= Virtual incumbent =

A virtual incumbent or quasi-incumbent is a candidate in an election who campaigns as though they currently hold the office being contested, though the actual incumbent is not running for re-election. Traditionally, the virtual incumbent is the nominee from the party of the sitting office-holder. In the 2008 U.S. presidential election, however, virtual incumbency was also determined less formally, either by the policies of the actual candidates or the state of the polls.

==2008 U.S. presidential election==
Kevin Hassett used the idea in its traditional sense when discussing Ray Fair's model, which ties the incumbent's party to the current state of the economy. In 2008, however, argued Hassett,

"it may not be possible for the Democrats to portray the Republican candidate, who has taken his own principled stands on any number of issues throughout the past seven years, as a virtual incumbent. Hence, Senator John McCain may be spared the typical negative incumbent bounce in a recession."

The concept was used in a different way on Face the Nation on November 2, 2008, by Senator Lindsey Graham to describe Barack Obama's candidacy. In that case, the assumption was that the virtual incumbent, like an actual incumbent, would be held to a higher standard by the electorate, and would therefore be less likely to win in a tight race in a given state. This argument had been previously made by Dick Morris to suggest the likelihood that undecided voters would overwhelmingly vote for John McCain:

"But as Obama surged into a more or less permanent lead in October, animated by the financial crisis, he has assumed many of the characteristics of an incumbent. Every voter asks himself one question before he or she casts a ballot: Do I want to vote for Obama? His uniqueness, charisma and assertive program have so dominated the dialogue that the election is now a referendum on Obama."
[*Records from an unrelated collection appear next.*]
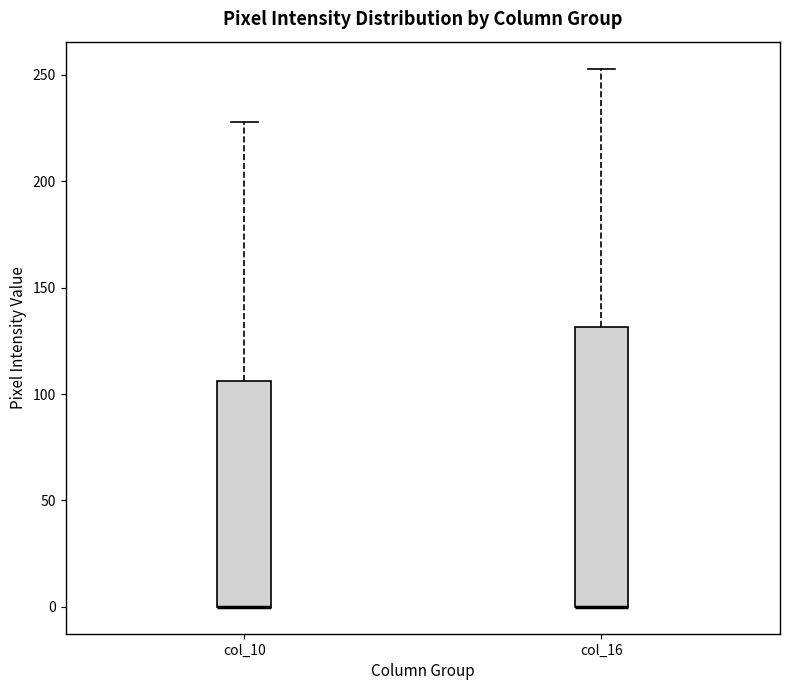

Reading left to right, read every box against the y-axis: the position of its median line, the range the box covers, and the ends of its whiskers. The values are not printed on the chart, so give them approximately, as read against the axis.

col_10: median 0 (drawn on the box's lower edge), box 0 to 105, whiskers 0 to 230
col_16: median 0 (drawn on the box's lower edge), box 0 to 130, whiskers 0 to 255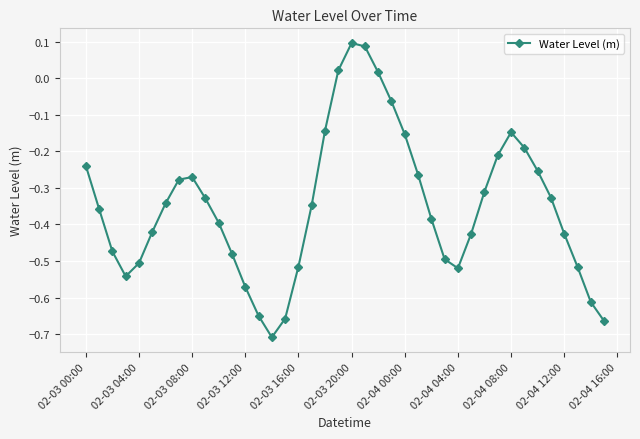

How many points are lower than both their immediate neighbors (excluding endpoints)?

3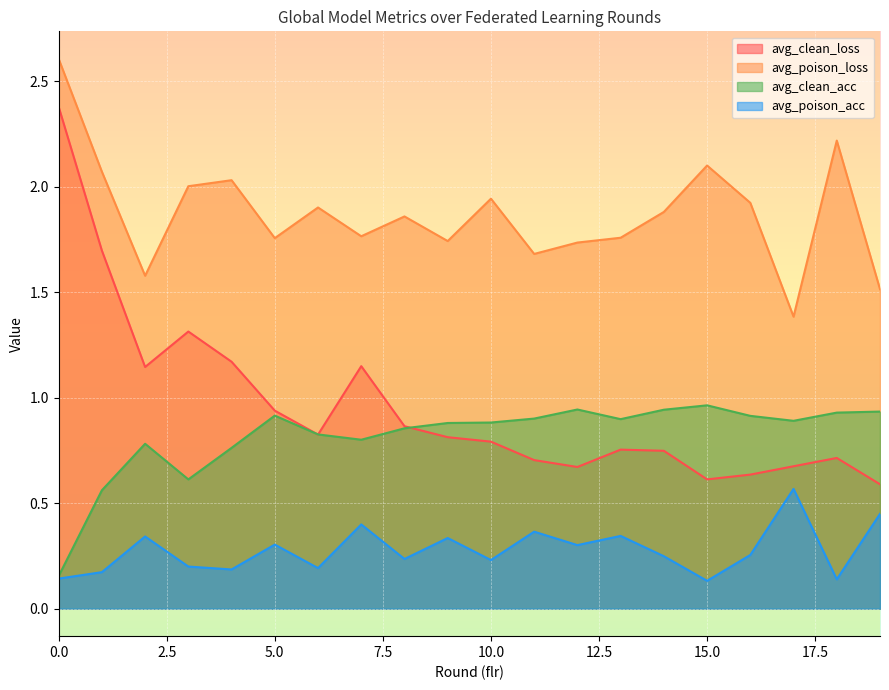

At which label is avg_poison_loss closest to 1?

17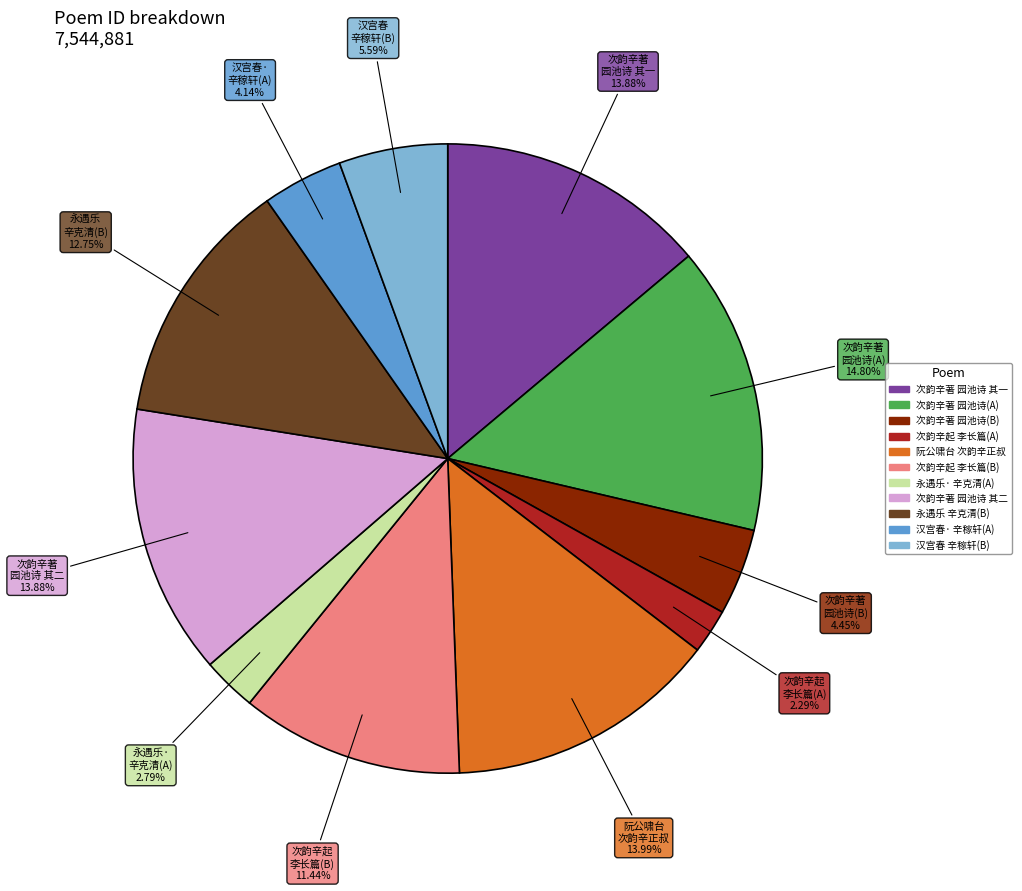

To the nearest percent, what is the average slice percentage?

9%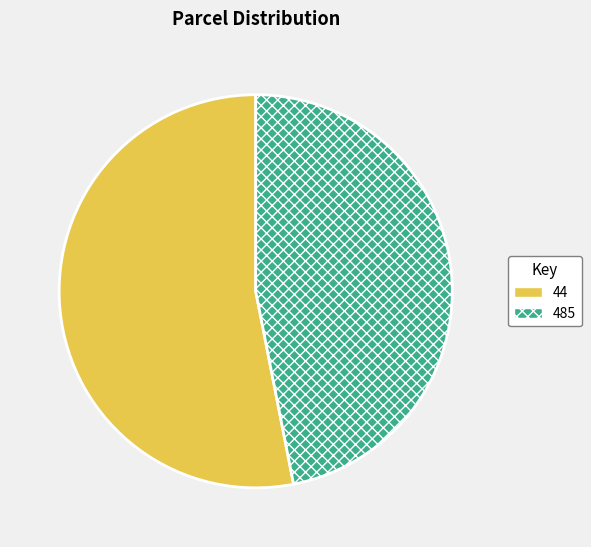

Between 485 and 44, which is larger?

44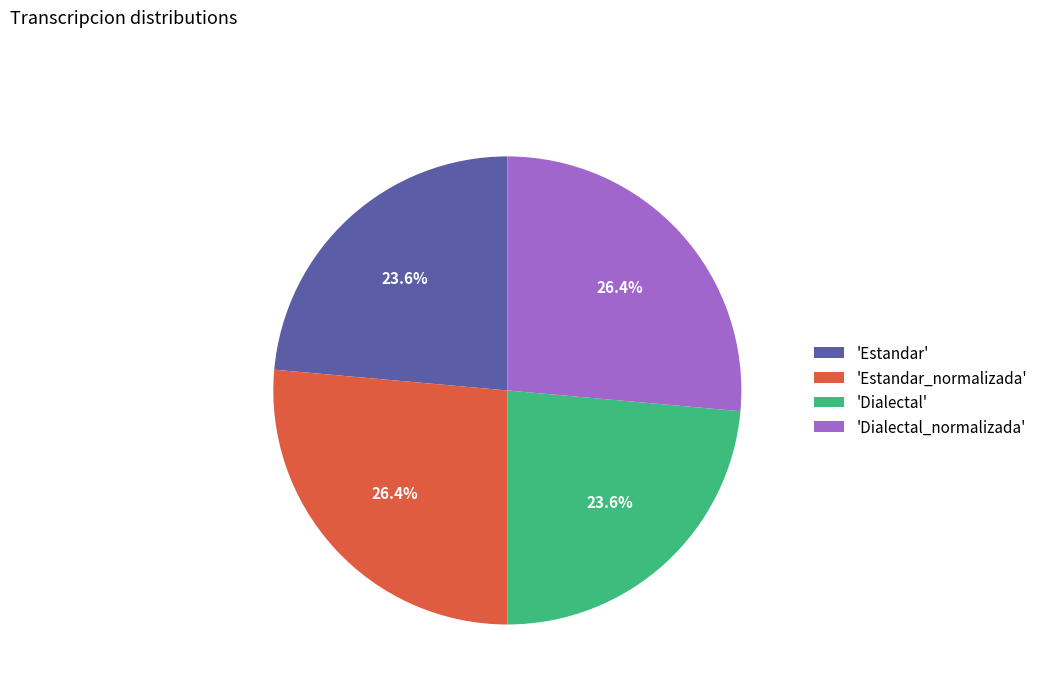

Does any single category account for the majority?

No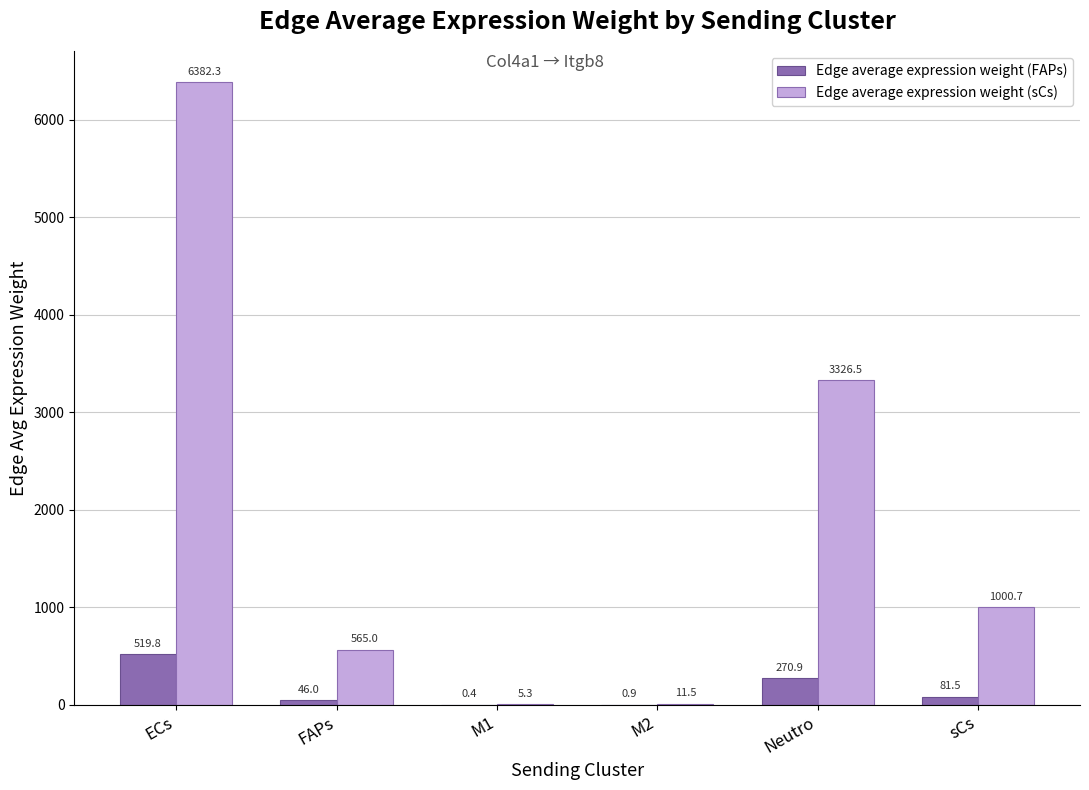

What is the spread (max minus min) of values at M1?

4.9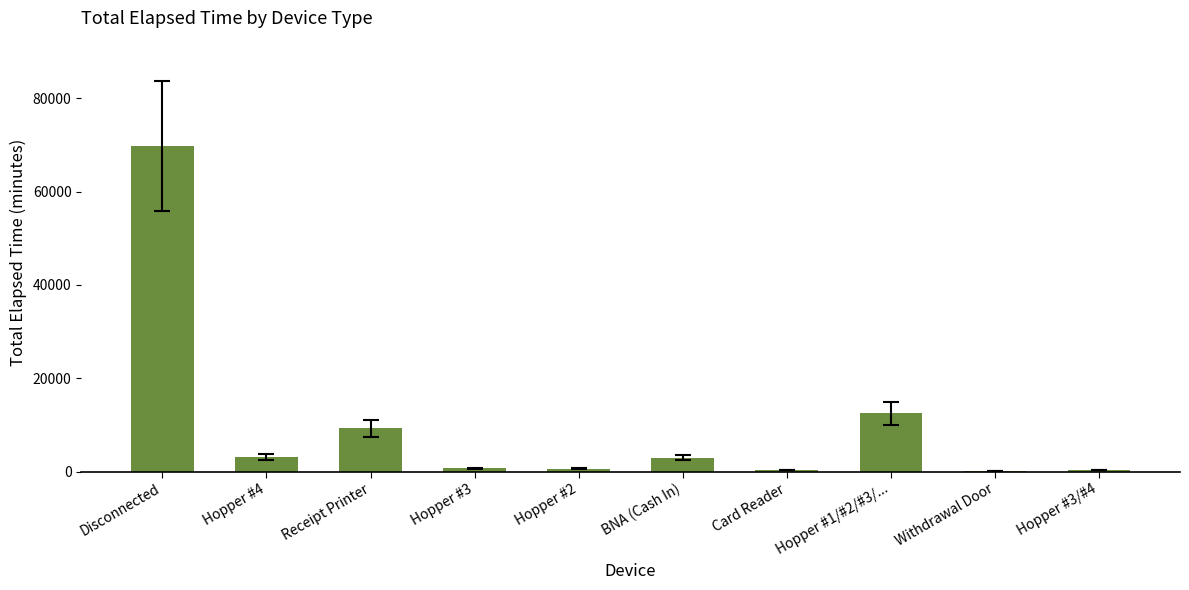

Where is the data nearest to the value 34927?

Hopper #1/#2/#3/...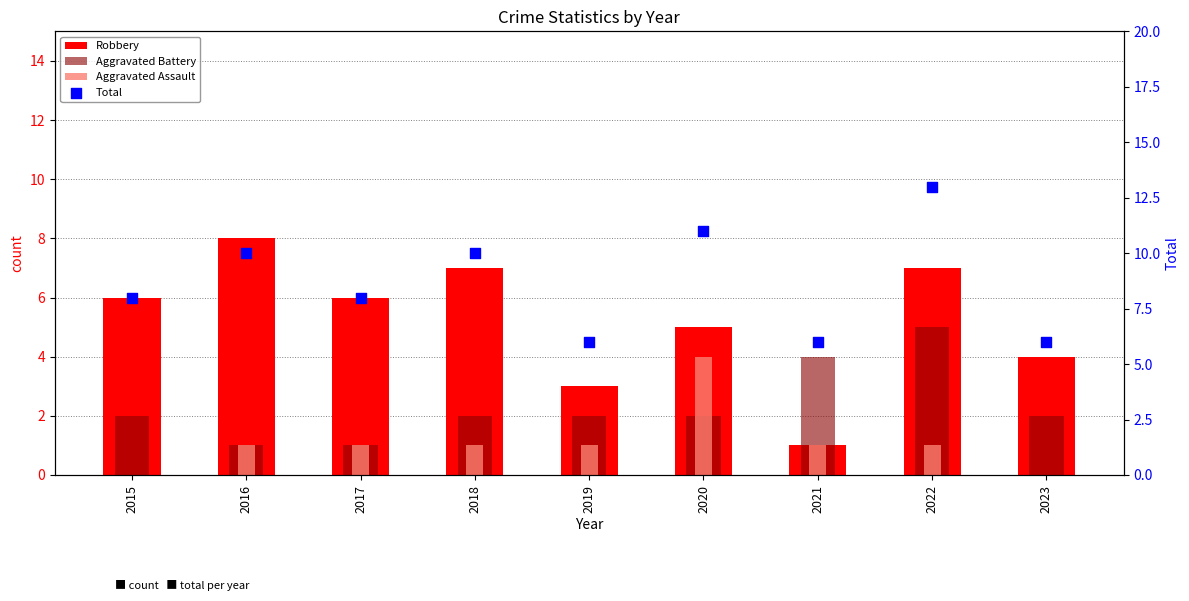

Which series reaches the maximum Y coordinate?

Total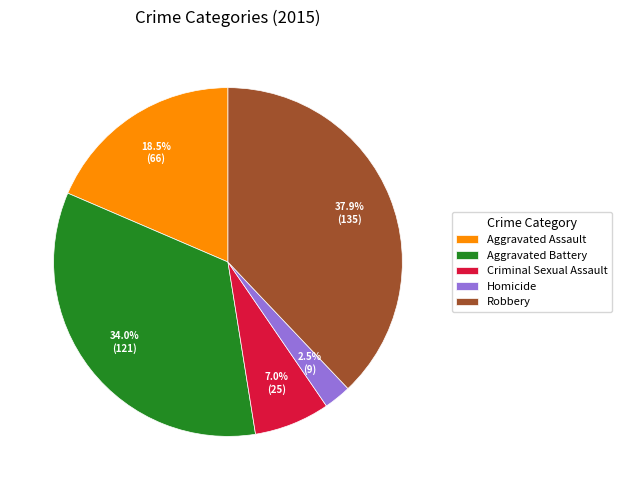

Rank the categories by value from lowest to highest.

Homicide, Criminal Sexual Assault, Aggravated Assault, Aggravated Battery, Robbery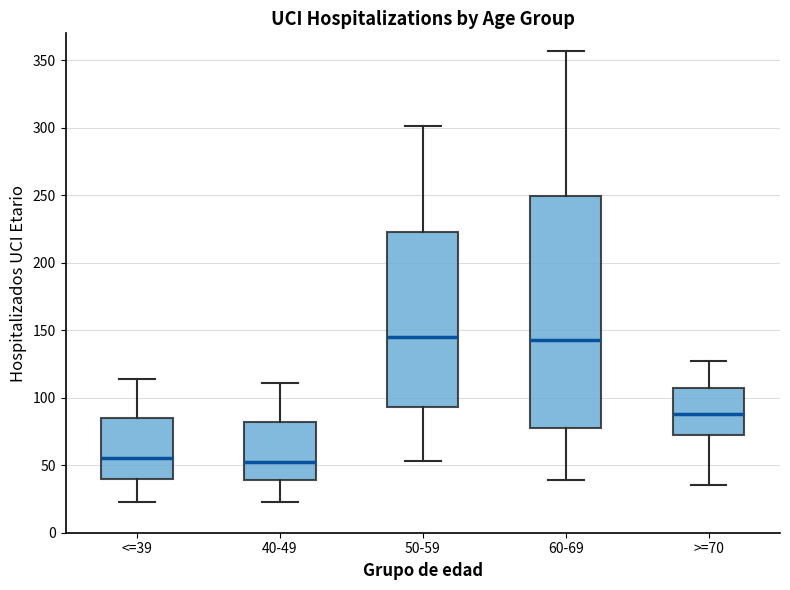

Comparing the boxes themselves (not the whiskers), which one is the tallest?

60-69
John Fund described Obama as the "quasi-incumbent" on CNN Late Edition on November 2, 2008, by which he also meant that the election had become "referendum on Barack Obama".

David Plouffe, Obama's campaign manager, had previously described Hillary Clinton as the "quasi-incumbent" during the primaries. As in the case of Obama himself, the characterization is intended to "downplay expectations of [the challenger's] performance in upcoming polls". Katrina Vanden Heuvel has also used this term to describe Clinton: "Hillary Clinton started this race last year as the one to beat--she had the money, the machine and the name recognition that assured her of quasi-incumbent status. And, indeed, she ran as a quasi-incumbent, an establishment candidate in a change- year election."